Anche in questo caso è questione di emozione: non guardo mai alle cifre, alle visualizzazioni, alle statistiche o al tipo di prodotto. Sono cose completamente irrilevanti, per me, non significano niente. Spesso gli artisti più speciali sono quelli che ascolta poca gente e sono davvero contento di aver contributo a creare un’etichetta che possa aiutarli a farsi notare. È anche per questo che le uscite della XL sono relativamente poche: cerco di pubblicare solo prodotti che abbiano un significato reale e che siano davvero buoni, culturalmente rilevanti e magari che contribuiscano a creare dei cambiamenti nel mondo che ci circonda.
Tra i tanti che hai lanciato c’è anche una delle star del pop più importanti del nuovo millennio, Adele. È curioso pensare che sia diventata una delle bandiere della XL, visto che il tipo di musica che fa c’entra poco con il suono distintivo degli altri artisti che pubblicate…
Penso nessuno dei nostri artisti assomigli agli altri. Ognuno di loro ha trovato una maniera unica e personale per esprimersi. All’inizio sicuramente la XL aveva un suono distintivo, o comunque faceva riferimento a un certo tipo di scena musicale. Ma un’etichetta è come un artista, si evolve ed è libera di cambiare sound, a un certo punto, a volte di pari passo con la sua scena, o a volte perché comincia ad essere influenzata da nuovi sound. Penso che sia importante rimanere mentalmente aperti, per assicurarci una longevità. Insomma, non c’è nulla di insolito o di strano nel fatto che un’artista come Adele si trovi nel nostro roster.
In contemporanea all’album uscirà anche la tua autobiografia, Liberation Through Hearing: Rap, Rave and the Rise of XL Recordings. Come mai hai deciso di scrivere un libro sulla tua vita proprio adesso?

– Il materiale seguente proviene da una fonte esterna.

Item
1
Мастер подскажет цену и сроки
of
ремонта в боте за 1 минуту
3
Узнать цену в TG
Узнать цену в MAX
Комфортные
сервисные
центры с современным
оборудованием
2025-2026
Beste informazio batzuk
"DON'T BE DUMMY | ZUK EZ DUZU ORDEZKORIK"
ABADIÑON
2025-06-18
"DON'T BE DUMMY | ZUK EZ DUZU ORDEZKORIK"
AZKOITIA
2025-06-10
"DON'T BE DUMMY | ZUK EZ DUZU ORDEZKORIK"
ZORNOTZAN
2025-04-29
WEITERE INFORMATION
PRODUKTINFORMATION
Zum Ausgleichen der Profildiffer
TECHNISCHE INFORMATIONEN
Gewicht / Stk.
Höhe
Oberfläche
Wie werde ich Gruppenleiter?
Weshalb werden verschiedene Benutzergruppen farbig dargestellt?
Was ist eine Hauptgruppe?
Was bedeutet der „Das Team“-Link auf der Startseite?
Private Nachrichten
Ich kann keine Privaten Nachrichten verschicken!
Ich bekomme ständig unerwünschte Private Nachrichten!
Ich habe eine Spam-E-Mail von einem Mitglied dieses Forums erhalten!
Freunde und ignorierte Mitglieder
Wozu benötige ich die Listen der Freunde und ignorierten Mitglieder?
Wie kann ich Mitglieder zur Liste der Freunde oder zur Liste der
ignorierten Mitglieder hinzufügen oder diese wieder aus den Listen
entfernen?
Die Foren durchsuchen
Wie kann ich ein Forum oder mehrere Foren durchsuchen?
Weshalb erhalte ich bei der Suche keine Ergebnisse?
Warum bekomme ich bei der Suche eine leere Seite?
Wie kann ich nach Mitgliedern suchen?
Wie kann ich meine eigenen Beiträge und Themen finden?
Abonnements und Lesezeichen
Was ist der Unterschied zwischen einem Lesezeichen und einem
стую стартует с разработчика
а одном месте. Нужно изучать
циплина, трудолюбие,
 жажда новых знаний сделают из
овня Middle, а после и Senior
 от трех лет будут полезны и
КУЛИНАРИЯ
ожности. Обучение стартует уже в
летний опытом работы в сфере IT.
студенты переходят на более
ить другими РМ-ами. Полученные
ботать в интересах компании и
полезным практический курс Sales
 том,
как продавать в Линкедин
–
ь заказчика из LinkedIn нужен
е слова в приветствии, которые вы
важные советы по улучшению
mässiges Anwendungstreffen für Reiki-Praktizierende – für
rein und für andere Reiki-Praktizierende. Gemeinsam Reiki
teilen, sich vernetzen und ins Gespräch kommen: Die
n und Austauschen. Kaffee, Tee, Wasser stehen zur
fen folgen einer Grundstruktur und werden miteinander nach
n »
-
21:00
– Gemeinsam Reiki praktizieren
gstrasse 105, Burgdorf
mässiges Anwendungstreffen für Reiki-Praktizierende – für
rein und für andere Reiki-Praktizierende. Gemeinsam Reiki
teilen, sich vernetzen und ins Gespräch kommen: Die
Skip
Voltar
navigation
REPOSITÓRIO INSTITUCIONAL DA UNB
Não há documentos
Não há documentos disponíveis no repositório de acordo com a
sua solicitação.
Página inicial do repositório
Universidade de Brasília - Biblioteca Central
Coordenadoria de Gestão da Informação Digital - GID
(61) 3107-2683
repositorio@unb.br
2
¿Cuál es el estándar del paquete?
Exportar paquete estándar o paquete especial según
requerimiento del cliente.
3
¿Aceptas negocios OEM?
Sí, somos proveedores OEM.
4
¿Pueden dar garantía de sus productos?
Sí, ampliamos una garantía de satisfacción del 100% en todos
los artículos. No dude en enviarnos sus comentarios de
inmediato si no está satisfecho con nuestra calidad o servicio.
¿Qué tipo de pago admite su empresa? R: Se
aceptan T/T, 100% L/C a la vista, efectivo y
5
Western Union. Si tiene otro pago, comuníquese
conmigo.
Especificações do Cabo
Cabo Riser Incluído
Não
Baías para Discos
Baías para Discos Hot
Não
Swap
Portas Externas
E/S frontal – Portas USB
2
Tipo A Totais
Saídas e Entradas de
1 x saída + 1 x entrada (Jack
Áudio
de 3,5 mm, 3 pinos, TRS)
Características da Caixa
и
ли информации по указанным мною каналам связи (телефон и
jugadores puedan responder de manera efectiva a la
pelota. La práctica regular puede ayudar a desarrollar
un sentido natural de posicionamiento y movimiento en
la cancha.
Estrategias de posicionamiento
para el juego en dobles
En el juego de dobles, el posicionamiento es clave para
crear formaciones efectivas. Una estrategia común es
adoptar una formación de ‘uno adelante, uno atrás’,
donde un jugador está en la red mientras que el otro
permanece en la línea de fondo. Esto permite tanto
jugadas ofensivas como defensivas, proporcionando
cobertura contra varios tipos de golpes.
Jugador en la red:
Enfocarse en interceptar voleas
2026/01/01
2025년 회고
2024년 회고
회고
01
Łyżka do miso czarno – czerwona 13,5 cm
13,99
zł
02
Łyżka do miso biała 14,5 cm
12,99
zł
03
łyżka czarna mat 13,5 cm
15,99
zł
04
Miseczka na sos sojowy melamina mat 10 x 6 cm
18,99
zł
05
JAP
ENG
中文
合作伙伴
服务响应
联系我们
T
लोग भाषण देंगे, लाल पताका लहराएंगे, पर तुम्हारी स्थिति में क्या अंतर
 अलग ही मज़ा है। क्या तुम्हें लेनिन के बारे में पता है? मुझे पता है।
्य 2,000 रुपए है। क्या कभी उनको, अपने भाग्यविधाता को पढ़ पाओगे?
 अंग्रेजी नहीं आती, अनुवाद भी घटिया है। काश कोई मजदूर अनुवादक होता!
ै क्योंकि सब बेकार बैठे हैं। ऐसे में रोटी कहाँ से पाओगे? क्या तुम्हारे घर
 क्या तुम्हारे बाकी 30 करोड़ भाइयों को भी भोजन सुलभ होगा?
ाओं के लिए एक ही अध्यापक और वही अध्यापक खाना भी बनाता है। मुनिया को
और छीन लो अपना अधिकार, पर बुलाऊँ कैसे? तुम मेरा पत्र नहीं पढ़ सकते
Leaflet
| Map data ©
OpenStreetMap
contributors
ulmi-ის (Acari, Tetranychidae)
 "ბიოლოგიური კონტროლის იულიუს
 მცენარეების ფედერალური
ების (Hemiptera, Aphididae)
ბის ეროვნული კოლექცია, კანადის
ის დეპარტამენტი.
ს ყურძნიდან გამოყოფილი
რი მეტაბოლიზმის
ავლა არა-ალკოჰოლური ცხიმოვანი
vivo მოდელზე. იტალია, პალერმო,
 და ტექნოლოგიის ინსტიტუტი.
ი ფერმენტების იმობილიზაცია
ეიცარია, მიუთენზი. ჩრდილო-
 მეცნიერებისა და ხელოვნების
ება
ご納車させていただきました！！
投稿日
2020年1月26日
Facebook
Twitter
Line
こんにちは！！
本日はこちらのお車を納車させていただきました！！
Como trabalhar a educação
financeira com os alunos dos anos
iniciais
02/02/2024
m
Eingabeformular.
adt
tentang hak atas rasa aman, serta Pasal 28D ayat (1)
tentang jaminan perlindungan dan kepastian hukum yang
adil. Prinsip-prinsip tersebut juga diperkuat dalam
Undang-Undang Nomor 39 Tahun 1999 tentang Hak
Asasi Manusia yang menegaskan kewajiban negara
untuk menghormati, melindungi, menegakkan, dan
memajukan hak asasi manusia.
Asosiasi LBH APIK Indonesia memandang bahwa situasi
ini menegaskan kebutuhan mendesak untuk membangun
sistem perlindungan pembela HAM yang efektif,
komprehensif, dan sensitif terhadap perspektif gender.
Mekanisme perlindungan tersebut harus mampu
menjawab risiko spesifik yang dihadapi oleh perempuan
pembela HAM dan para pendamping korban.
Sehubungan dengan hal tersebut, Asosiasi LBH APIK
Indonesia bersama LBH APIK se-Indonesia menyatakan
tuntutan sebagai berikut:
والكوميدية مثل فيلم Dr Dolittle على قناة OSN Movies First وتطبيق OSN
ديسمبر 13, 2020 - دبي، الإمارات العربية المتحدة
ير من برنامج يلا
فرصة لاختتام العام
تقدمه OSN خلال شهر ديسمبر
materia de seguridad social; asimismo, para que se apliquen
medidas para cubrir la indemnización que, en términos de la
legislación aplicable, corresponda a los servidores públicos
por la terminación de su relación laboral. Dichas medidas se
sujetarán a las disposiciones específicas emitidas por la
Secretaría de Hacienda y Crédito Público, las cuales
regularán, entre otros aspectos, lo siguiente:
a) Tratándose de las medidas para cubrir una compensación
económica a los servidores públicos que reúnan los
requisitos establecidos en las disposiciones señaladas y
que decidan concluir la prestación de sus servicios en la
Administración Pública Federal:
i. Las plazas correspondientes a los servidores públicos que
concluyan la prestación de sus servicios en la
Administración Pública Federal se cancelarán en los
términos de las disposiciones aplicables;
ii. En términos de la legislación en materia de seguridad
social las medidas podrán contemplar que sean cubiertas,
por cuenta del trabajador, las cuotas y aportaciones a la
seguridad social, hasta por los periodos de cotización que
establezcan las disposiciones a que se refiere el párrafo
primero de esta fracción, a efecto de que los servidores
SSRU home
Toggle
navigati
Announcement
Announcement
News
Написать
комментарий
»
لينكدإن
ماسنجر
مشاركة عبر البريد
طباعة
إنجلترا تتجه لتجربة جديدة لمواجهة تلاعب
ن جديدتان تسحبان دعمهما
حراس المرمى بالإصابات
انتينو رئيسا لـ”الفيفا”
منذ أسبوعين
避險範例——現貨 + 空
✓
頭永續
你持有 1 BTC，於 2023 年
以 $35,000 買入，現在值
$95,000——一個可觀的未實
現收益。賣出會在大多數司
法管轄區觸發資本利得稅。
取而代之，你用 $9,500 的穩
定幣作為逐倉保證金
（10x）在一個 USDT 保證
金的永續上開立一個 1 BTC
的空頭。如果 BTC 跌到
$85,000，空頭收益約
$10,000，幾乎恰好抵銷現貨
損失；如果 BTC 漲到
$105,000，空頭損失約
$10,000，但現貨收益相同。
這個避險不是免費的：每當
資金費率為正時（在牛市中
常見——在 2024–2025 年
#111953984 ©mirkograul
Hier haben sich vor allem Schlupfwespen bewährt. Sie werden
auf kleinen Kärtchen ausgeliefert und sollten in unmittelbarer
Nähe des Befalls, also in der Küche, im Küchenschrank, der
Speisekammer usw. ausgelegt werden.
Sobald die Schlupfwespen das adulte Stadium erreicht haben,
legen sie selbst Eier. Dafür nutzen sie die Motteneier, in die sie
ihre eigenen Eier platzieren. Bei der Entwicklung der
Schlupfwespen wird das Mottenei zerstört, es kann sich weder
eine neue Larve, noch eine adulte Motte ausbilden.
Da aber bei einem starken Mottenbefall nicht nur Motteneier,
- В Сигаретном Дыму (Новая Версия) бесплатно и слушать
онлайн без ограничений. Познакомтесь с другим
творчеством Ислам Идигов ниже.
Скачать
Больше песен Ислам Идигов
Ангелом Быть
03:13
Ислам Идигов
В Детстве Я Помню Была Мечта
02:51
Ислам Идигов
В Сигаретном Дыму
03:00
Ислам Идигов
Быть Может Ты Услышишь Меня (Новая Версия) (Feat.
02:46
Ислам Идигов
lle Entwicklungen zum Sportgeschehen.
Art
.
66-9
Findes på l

È scritto dalla prospettiva di un fan dei bei dischi, ovvero dalla mia. È una specie di viaggio attraverso gli album che mi hanno ispirato, le persone con cui ho avuto il piacere di lavorare e la musica come atto liberatorio. È solo grazie a lei che sono davvero libero, e volevo condividere questa esperienza. Chissà cosa ne penserà chi lo leggerà, però… È una cosa del tutto nuova, per me: mi hanno chiesto di provarci e l’ho fatto, ma non sono molto abituato a esprimere i miei pensieri in forma di parole. Speriamo che la gente lo apprezzi comunque.